Enviada em 02/09/2018

A 2ª Revolução industrial aumentou exponencialmente a produção e o consumo, a partir do século XIX. Hodiernamente, o mau hábito de comprar coisas excessivamente no Brasil ainda persiste. A falsa sensação de felicidade, vendida pelas propagandas, potencializa o consumismo e o número de brasileiros com altíssimas dívidas.

Em primeiro plano, o comercial do Mc’Donalds, aonde todos que comem os lanches estão felizes, evidencia este método. A forma de aliciar as pessoas para adquirir um produto é muito perigosa. Quando a satisfação e a alegria são comercializados como mercadoria, o consumidor tem a falsa sensação de preenchimento. Enquanto, na verdade, está apenas sendo iludido e prejudicado.

Outrossim, para o sociólogo francês Durkheim, o fato social é dotado de generalidade, exterioridade e coercitividade. Seguindo este raciocínio é possível relacionar o fenômeno social com o mau hábito de consumo do brasileiro. Grande parcela da população é induzida, através da publicidade, para adquirir produtos que não são necessários. Assim, o consumista é frustrado pela ilusão de satisfação e, quando percebe, já está sem dinheiro para pagar suas dívidas e empréstimos.

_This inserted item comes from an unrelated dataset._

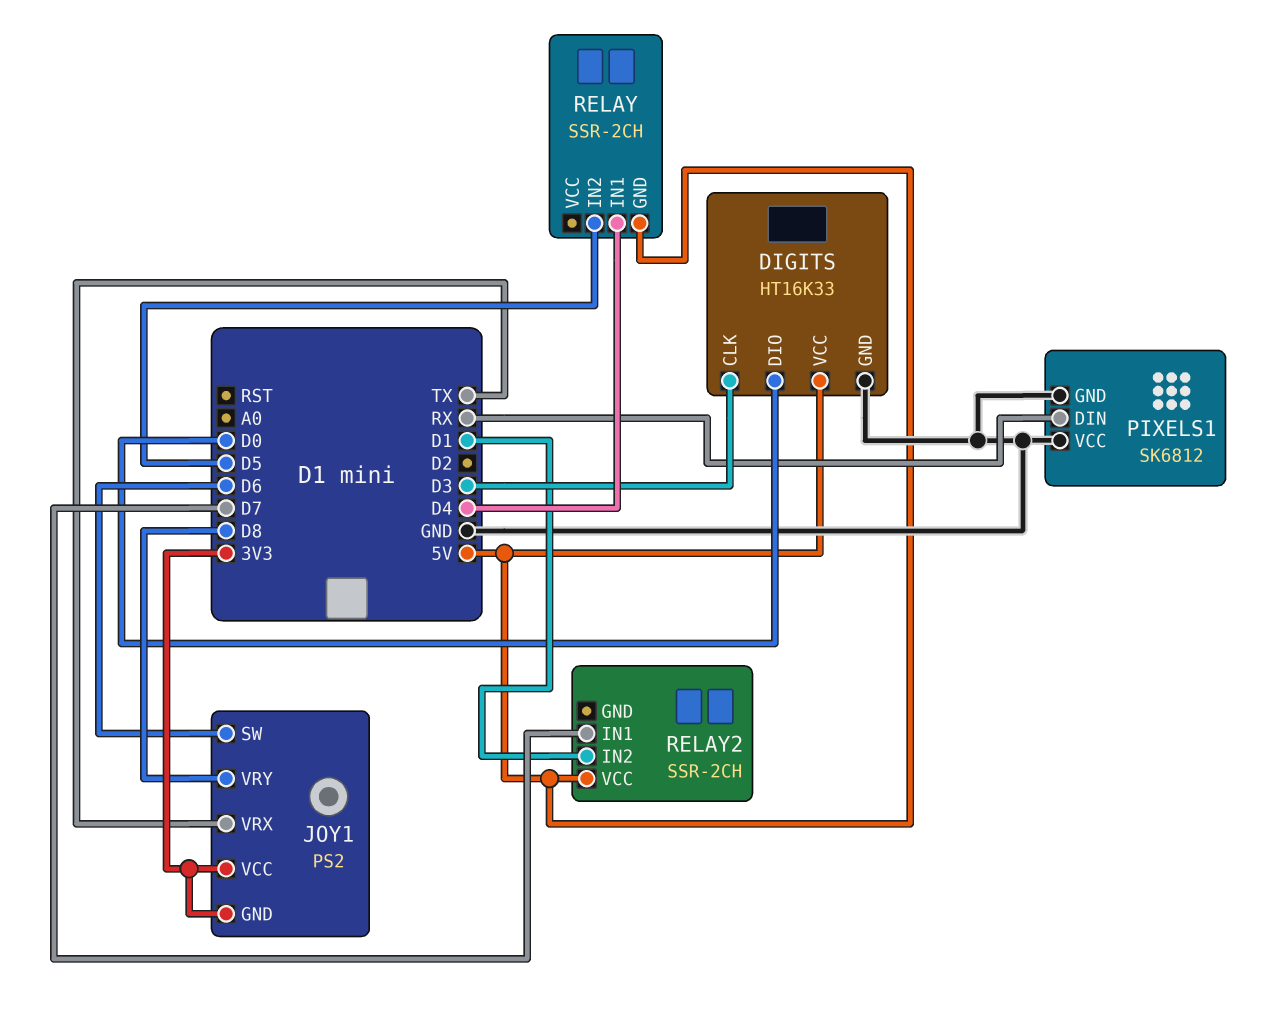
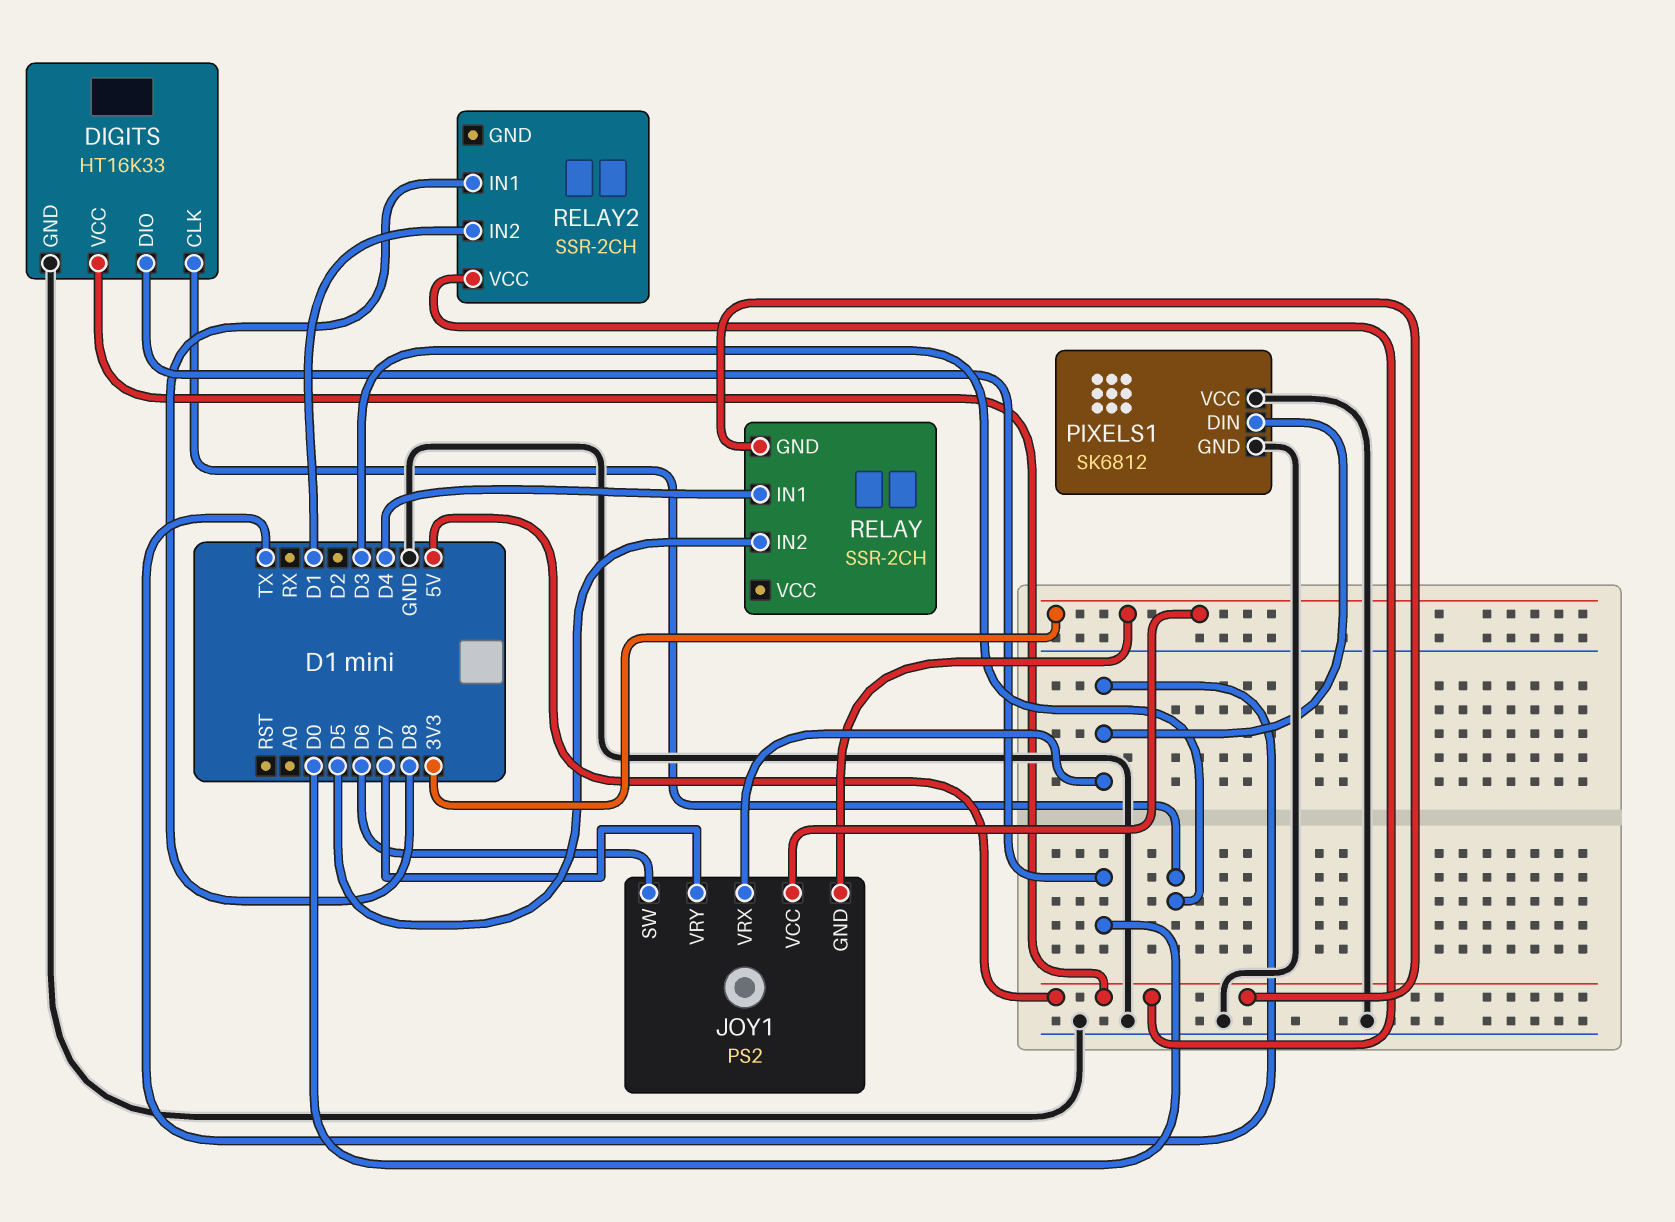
JOY1 pin VRY: D8 -> D7
PIXELS1 pin DIN: RX -> TX
RELAY2 pin IN1: D7 -> D8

Fica evidente, portanto, que medidas precisam ser adotadas para controlar o consumismo no Brasil. O Governo, através do poder legislativo, pode formular uma lei rigorosa para propagandas. Com o intuito de restringir a publicidade apenas para o produto, coibindo a veiculação de conteúdo publicitário relacionado com um sentimento humano. Assim, o país irá superar uma problemática advinda da 2ª Revolução industrial e o brasileiro não irá mais comprar produtos que não são necessários, apenas para ter uma falsa sensação de realização pessoal.